AUSTIN, Texas — A video showing the controversial 2018 arrest of a man who was tased while his hands were raised has been released by the Austin Police Department.
Police officers Robert Pfaff and Donald Petraitis were found not guilty of using excessive force by a jury in December 2018. The officers said the man, Quentin Perkins, was in the crowd at the scene of a shooting in February of the same year.
The officers reported that Perkins was walking away from them when they ordered him to the ground. In the video, Perkins can be seen on his knees with his hands in the air before he gets tased.
The two officers were fired from the department in March 2019, and criminal charges were filed against them. Perkins' lawsuit against the City of Austin was settled in October 2019.
In November, Pfaff and Petraitis announced that they were seeking reinstatement to the police force. At that time, KVUE's Tony Plohetski reported that the officers said they believed Perkins appeared as if he was about to flee and that their attorneys argued that they didn't remember accurately what had happened that night but they didn't intend to falsify their reports.
City leaders said that although the officers were found not guilty of their charges, including evidence tampering and assault, in December Chief Brian Manley determined that they had violated multiple department policies – a different standard than what jurors considered in the criminal trial.
Also in November, multiple criminal justice organizations called on the Travis County District Attorney's Office to adopt a "no call" policy, which would stop prosecutors from issuing charges or pursuing cases that rely on the word of officers who are found to be biassed or dishonest. The used Perkins' case as an example of a case they believed was treated unjustly.
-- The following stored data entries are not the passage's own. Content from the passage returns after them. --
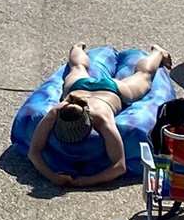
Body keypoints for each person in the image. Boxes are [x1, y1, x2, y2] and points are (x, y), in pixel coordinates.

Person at [27, 42, 172, 188]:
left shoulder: (100, 118)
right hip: (82, 87)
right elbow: (33, 153)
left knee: (144, 76)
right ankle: (77, 48)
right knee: (79, 68)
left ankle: (158, 53)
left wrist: (84, 182)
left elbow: (119, 166)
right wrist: (53, 177)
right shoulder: (58, 111)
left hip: (112, 90)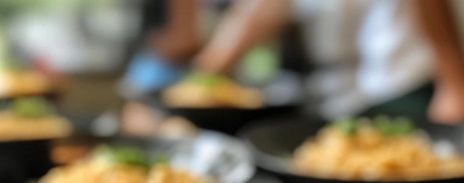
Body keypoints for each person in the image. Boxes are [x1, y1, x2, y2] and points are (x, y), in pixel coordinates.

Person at [193, 0, 464, 123]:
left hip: (399, 86)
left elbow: (433, 11)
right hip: (331, 95)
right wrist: (206, 74)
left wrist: (454, 84)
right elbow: (257, 14)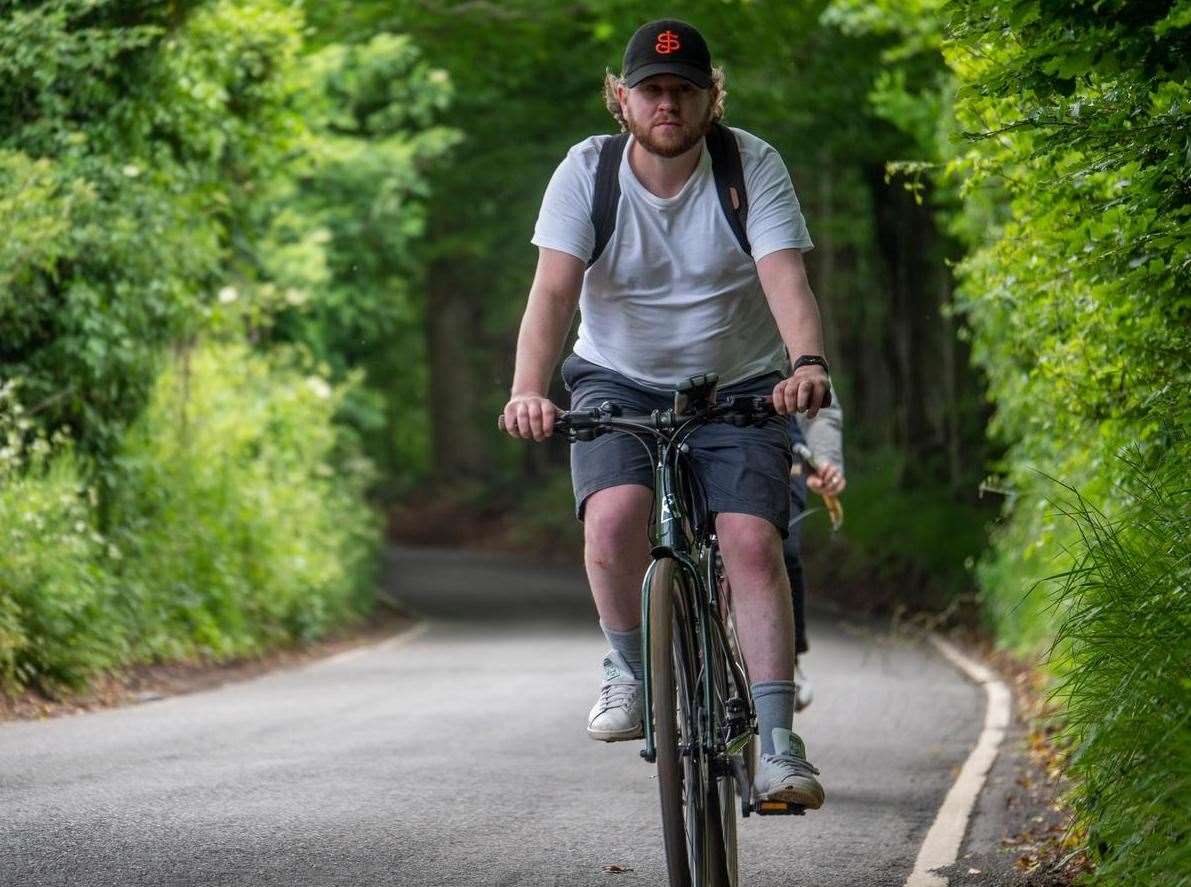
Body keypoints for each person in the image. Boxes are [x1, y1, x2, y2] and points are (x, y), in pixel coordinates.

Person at [499, 19, 830, 810]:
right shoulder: (587, 171)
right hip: (616, 376)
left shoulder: (750, 165)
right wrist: (526, 387)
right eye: (651, 89)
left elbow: (784, 276)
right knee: (612, 519)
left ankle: (780, 742)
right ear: (622, 98)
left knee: (751, 540)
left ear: (713, 97)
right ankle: (628, 668)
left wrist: (807, 363)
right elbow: (552, 291)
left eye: (684, 90)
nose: (668, 103)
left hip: (740, 383)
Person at [785, 402, 846, 712]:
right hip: (691, 448)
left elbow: (819, 406)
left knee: (784, 552)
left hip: (779, 456)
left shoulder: (789, 350)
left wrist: (824, 460)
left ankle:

At the time the officers were cleared in December 2018, the Travis County DA's office released the following statement:
"Last night a Travis County jury acquitted Officers Robert Pfaff and Donald Petraitis of all charges arising from an incident that occurred on February 16 of this year. We respect the jury’s verdict and appreciate the service they performed. It was an important trial and a significant verdict for this community.
The uncontroverted evidence introduced in this trial included video of Austin police officers deploying a Taser that caused neuromuscular incapacitation of an individual who was on his knees with his hands in the air. Both officers involved in the Tasing reported that the individual was attempting to leave the scene, which reports were not supported by the video.
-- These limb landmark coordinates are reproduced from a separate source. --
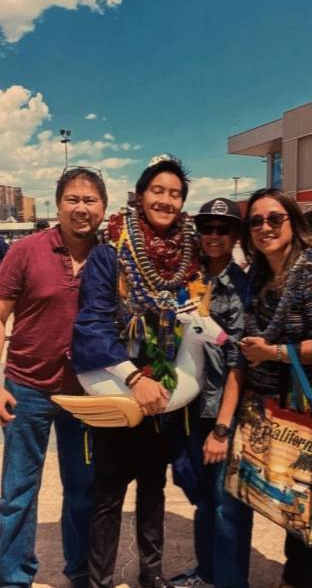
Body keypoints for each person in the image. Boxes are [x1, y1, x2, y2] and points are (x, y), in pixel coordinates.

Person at [71, 155, 201, 588]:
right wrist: (133, 377)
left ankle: (152, 574)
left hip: (167, 392)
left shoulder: (188, 257)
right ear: (141, 195)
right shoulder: (111, 254)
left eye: (175, 194)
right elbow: (91, 323)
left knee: (153, 486)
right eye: (158, 191)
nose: (166, 200)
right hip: (118, 385)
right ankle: (99, 580)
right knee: (108, 493)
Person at [225, 188, 312, 588]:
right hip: (268, 405)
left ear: (293, 223)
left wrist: (273, 352)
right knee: (286, 498)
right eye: (256, 221)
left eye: (274, 219)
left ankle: (309, 580)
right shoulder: (261, 273)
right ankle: (294, 576)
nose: (265, 228)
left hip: (306, 405)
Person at [0, 166, 107, 588]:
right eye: (73, 199)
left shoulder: (110, 257)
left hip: (85, 396)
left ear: (103, 207)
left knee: (83, 491)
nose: (81, 208)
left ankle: (79, 572)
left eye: (90, 200)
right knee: (18, 493)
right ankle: (12, 577)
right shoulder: (26, 251)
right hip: (26, 389)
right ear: (59, 203)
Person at [171, 198, 253, 588]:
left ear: (236, 235)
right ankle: (206, 574)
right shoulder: (187, 280)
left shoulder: (242, 287)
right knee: (202, 496)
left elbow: (239, 361)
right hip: (189, 405)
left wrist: (223, 428)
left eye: (223, 229)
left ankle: (229, 580)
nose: (214, 236)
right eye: (207, 228)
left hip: (223, 409)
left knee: (227, 504)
Obviously, there were stark differences between the State and the defense in the way we regard the conduct of the defendants. The jury did not believe the State met its burden. However, it is the duty of the District Attorney to prosecute cases that are supported by probable cause, for which there is sufficient admissible evidence to sustain a conviction beyond a reasonable doubt, and when it is in the interest of justice. This prosecution met all of these criteria.
The District Attorney’s Office takes its responsibilities regarding oversight of police conduct very seriously. That is why the District Attorney created the Civil Rights Division that handled this prosecution. This matter was referred to the DA Civil Rights Division by the APD Special Investigations Unit in accordance with protocols established by the two agencies. Transparency in the way these matters are investigated, prosecuted, and resolved is critical to the community’s confidence that justice is fairly administered, no matter who is the accused.
The District Attorney is exploring all legal avenues to releasing the video evidence to the public."
The Austin Justice Coalition was outspoken following the release of the video on Tuesday, saying that Perkins was given almost no time to comply with any additional commands before he was tased despite being arrested for failure to comply with a lawful order.
“A Taser is a 'less' lethal weapon, but it can kill a person,” said Meme Styles, executive director of MEASURE. “No officer should tase a person who is already on their knees with their hands in the air. And then to charge him with the crime of not following an order he could not have possibly followed, that is the kind of arbitrary act that keeps undermining all faith in law enforcement, especially among black people.”
“Now that we can all see what happened, the chief’s decision to fire these officers must stand,” added Chris Harris, a local criminal justice advocate. “For the Austin Police Association to call the investigation into these officers a 'witch hunt' is absurd. And their response of encouraging officers to review body camera footage before giving statements sends the message that they’d rather help their members evade responsibility for brutality instead of preventing it.”
“Hopefully this footage will add to the growing body of evidence that we continue to have a real problem with racist policing in Austin,” said Chas Moore, executive director of the Austin Justice Coalition. “Despite all of the gains we’ve made in reforming Austin police, we keep being confronted with the fact that this institution has racism at its core and so we need to not only continue working to change the police department, we have to keep working to adopt approaches to public safety that don’t involve the police.”
Austin Police Association President Ken Casaday responded to the release of the video in an interview with KVUE by phone: "The Austin Justice Coalition is wasting their time because an arbitrator will rule on [whether to reinstate the officers], not the City."
Casaday said the arbitrator should issue an opinion sometime in April.